Die EU-Kommission stuft Atom und Gas als nachhaltig ein. Umweltschützer versuchen, das „grüne“ Label noch zu verhindern.

Korrespondenten: Knut Krohn (kkr)

Brüssel - Umweltschützer sind entsetzt. Die EU-Kommission hat entschieden, dass Gas- und Atomkraftwerke unter bestimmten Auflagen als klimafreundlich gelten sollen. Der am Mittwoch in Brüssel präsentierte Rechtsakt bleibt sogar noch hinter einem ursprünglichen Entwurf zurück und lockert die Auflagen für Gaskraftwerke. Besonders Deutschland hatte darauf gepocht, die Kriterien für Gas flexibler zu gestalten, da dieser Energieträger als wichtige Brückentechnologie gilt.

Die EU soll bis 2050 klimaneutral werden

Ziel der sogenannten Taxonomie-Verordnung ist es, Anleger dazu zu bringen, mehr Geld in nachhaltige Energien zu investieren. Auf diese Weise will die EU die selbst gesteckten Klimaziele besser erreichen. Die zuständige EU-Kommissarin Mairead McGuinness sagte, der Rechtstext der Kommission sei „vielleicht nicht perfekt“, er biete aber „eine echte Lösung“ für das Ziel der EU, bis zum Jahr 2050 klimaneutral zu werden. Dafür sind laut der Kommission jährliche Investitionen von 350 Milliarden Euro nötig.

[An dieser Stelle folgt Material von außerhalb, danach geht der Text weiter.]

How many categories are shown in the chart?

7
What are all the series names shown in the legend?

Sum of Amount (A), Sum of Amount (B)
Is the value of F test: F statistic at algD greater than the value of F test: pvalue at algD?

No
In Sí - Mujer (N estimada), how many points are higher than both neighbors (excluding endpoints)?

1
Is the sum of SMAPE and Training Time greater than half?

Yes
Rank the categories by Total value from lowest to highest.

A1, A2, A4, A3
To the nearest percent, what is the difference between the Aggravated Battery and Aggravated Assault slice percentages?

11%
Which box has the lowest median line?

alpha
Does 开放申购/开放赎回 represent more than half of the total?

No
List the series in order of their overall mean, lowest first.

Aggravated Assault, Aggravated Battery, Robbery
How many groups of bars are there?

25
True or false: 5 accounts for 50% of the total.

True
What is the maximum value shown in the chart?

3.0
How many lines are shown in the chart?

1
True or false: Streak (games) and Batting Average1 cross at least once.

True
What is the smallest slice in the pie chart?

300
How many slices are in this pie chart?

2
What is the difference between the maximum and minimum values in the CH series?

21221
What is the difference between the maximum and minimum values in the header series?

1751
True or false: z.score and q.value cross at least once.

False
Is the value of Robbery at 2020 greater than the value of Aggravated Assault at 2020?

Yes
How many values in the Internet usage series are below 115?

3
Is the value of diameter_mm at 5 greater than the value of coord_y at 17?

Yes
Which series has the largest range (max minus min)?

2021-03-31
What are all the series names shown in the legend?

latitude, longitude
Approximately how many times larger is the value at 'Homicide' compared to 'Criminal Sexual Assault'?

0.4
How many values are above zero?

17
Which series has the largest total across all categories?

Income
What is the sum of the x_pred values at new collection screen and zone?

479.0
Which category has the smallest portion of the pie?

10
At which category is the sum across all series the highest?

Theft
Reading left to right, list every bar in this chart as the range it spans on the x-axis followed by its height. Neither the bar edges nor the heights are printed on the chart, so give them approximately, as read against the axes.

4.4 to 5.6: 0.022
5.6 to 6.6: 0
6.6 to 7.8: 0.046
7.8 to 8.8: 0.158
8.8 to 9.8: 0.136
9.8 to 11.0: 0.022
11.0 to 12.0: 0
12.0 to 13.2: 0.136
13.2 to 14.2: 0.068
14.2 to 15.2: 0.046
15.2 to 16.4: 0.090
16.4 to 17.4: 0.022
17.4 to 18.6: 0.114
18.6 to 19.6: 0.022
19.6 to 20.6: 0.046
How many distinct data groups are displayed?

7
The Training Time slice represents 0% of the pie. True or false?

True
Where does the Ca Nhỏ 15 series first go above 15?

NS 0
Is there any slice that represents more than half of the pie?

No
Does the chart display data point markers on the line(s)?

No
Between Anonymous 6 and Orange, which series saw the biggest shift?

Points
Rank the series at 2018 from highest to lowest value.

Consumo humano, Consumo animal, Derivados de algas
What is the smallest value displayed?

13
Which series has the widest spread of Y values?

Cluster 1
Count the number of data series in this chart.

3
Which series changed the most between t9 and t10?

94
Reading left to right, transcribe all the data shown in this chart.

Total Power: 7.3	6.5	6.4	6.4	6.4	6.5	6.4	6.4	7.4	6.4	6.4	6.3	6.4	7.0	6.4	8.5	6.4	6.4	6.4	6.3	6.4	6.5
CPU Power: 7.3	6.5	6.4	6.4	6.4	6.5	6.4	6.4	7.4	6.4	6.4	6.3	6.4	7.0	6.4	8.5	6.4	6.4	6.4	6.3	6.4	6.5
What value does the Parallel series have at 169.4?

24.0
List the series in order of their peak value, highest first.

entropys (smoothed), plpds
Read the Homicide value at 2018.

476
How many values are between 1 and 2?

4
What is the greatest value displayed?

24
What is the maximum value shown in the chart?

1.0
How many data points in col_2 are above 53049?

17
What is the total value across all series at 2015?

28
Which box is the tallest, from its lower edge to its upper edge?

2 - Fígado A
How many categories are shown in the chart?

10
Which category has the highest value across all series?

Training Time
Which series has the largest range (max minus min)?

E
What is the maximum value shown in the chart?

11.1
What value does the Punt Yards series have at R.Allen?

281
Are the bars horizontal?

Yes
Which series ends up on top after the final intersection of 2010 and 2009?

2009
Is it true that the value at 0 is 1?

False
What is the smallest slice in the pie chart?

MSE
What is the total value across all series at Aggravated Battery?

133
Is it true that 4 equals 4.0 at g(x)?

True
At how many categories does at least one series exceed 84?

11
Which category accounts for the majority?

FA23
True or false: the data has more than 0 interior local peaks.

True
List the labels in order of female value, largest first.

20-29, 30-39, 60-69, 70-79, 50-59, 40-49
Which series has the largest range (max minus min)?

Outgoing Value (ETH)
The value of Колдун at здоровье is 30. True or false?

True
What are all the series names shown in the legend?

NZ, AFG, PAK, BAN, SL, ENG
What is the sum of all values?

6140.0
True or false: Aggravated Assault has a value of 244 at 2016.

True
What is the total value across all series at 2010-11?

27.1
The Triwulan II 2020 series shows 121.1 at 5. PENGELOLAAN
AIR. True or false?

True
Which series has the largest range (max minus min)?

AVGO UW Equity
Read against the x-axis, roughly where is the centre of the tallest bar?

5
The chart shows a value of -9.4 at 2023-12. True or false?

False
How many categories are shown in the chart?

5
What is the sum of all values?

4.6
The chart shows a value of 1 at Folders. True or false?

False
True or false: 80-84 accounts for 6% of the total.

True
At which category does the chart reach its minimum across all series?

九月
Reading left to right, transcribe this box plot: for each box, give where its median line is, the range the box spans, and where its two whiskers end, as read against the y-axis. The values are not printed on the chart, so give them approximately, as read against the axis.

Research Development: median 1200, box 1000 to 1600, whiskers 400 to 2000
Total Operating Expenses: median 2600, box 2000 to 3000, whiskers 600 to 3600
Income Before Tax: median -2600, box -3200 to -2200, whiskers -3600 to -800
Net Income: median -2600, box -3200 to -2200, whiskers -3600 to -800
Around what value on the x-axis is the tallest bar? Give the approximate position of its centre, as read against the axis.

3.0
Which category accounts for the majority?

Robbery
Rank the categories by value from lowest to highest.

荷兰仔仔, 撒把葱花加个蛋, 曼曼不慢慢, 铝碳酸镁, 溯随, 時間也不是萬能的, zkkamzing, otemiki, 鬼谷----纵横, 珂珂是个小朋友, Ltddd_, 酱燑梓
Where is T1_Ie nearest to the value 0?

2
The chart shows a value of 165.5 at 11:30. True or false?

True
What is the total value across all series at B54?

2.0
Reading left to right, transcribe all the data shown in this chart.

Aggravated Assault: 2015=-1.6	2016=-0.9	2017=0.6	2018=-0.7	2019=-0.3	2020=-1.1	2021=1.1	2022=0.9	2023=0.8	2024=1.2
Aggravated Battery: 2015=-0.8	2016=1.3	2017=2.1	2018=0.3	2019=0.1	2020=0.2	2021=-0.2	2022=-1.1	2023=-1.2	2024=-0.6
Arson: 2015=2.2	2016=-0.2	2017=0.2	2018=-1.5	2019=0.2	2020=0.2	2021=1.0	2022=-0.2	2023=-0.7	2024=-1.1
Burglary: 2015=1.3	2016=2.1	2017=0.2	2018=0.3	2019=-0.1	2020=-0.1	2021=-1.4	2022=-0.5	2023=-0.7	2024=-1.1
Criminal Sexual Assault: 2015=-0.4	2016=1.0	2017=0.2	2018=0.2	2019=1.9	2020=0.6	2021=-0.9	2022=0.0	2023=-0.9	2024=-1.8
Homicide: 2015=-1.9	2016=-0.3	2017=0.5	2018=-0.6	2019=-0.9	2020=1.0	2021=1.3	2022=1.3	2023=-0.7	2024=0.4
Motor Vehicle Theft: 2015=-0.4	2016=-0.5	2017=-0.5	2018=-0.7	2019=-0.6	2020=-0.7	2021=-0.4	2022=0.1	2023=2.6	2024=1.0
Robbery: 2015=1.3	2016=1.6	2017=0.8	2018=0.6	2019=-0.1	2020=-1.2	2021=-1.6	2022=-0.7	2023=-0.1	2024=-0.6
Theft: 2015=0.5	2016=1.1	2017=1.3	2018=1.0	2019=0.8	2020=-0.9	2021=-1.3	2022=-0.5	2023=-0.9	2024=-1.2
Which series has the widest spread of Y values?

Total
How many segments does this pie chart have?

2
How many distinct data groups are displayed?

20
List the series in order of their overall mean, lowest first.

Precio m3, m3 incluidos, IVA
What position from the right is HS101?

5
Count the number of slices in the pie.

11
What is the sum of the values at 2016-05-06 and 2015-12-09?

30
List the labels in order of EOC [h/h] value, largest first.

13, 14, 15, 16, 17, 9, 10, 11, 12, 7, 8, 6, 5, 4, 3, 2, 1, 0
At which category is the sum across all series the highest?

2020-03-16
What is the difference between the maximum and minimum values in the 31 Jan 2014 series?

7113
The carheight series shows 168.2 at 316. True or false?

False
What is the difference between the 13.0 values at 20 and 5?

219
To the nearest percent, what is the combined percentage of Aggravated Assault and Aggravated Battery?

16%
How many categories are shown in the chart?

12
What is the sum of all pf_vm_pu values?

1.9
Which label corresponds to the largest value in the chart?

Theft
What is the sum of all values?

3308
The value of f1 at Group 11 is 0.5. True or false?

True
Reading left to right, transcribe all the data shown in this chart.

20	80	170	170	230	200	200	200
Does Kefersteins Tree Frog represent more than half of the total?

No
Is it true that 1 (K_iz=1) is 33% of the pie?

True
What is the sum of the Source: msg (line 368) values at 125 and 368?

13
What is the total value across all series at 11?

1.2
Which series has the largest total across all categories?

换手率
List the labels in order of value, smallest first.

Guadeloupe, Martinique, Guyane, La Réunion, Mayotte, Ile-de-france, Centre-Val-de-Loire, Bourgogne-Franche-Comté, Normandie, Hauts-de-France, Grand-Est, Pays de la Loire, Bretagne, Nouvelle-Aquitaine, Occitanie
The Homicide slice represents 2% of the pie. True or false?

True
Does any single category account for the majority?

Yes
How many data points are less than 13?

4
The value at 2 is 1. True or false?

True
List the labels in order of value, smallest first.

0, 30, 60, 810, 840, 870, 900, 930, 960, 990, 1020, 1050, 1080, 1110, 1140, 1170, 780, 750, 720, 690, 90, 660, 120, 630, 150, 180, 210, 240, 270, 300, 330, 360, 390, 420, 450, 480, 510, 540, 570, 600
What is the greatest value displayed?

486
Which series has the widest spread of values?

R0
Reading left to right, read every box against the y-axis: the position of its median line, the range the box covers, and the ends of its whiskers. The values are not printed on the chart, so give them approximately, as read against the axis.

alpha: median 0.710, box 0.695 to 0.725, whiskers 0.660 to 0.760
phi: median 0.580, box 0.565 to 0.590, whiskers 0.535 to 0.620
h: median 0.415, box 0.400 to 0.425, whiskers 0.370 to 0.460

Frankreich wirbt für Atomkraft

Die Taxonomie sieht vor, neue Atomkraftwerke bis 2045 als nachhaltig zu klassifizieren, wenn ein konkreter Plan für die Endlagerung radioaktiver Abfälle ab spätestens 2050 vorliegt. Vor allem Frankreich hatte auf die Aufnahme von Kernenergie gedrängt, da das Land rund 70 Prozent seines Stroms aus den Meilern bezieht. Gleichzeitig gelten Investitionen in neue Gaskraftwerke bis 2030 als nachhaltig, wenn sie unter anderem schmutzigere Kraftwerke ersetzen und bis 2035 komplett mit klimafreundlicheren Gasen wie Wasserstoff betrieben werden. Im ursprünglichen Entwurf war die Beimischung von klimafreundlichen Gasen schon ab 2026 vorgeschrieben. Das bedeutet, dass Gaskraftwerke nun unter Umständen länger höhere Anteile an verschmutzendem Erdgas nutzen können.

Umweltschützer protestieren in Brüssel

Was Umweltschützer von der Taxonomie halten, haben sie am Mittwoch vor dem Gebäude der EU-Kommission in Brüssel deutlich gemacht. Dort hatte sich eine kleine Gruppe von Aktivisten versammelt und mit einer symbolischen Beerdigung die groß angekündigte Klimawende der EU zu Grabe getragen. Die Grünen-Europaabgeordnete Jutta Paulus sagte: „Gas und Atomkraft sind nicht nachhaltig.“ Sie befürchtet, dass „jeder Cent für Kernkraftwerke und Gasprojekte den erneuerbaren Energien fehlen“ werde.

Auch die Mehrheit der Menschen in Deutschland ist einer Umfrage zufolge dagegen, Investitionen in neue Gas- und Atomkraftwerke als klimafreundlich einzustufen. Laut einer Befragung von Innofact für das Internetportal Verivox sind 36 Prozent der Teilnehmer der Ansicht, nachhaltige Finanzprodukte sollten weder in Gas- noch in Atomkraft anlegen. Für 19 Prozent wären Investitionen in neue Gaskraftwerke akzeptierbar, aber nicht in Atomkraftwerke.

Berlin will die Taxonomie erst prüfen

Die Bundesregierung will den Rechtsakt der EU-Kommission prüfen. „Wir haben vier Monate Zeit, das zu prüfen, was die Kommission jetzt tatsächlich vorlegt“, erklärte Regierungssprecher Steffen Hebestreit in Berlin.

Österreich und Luxemburg wollen die Taxonomie in dieser Form nicht akzeptieren und haben angekündigt, dagegen zu klagen. Auch Spanien, Dänemark, die Niederlande und Schweden sind gegen eine Einstufung von Gas als nachhaltig, hieß es in einem Brief an die Kommission. Auch große Anleger wie die Europäische Investmentbank und die Investorengruppe IIGCC äußerten sich kritisch.

Wichtige Abstimmung im Europaparlament

Rasmus Andresen, Sprecher der Europagruppe der Grünen im Europaparlament, sagte, dass seine Fraktion versuchen werden, das Inkrafttreten der neuen Regelung auf parlamentarischem Weg zu verhindern.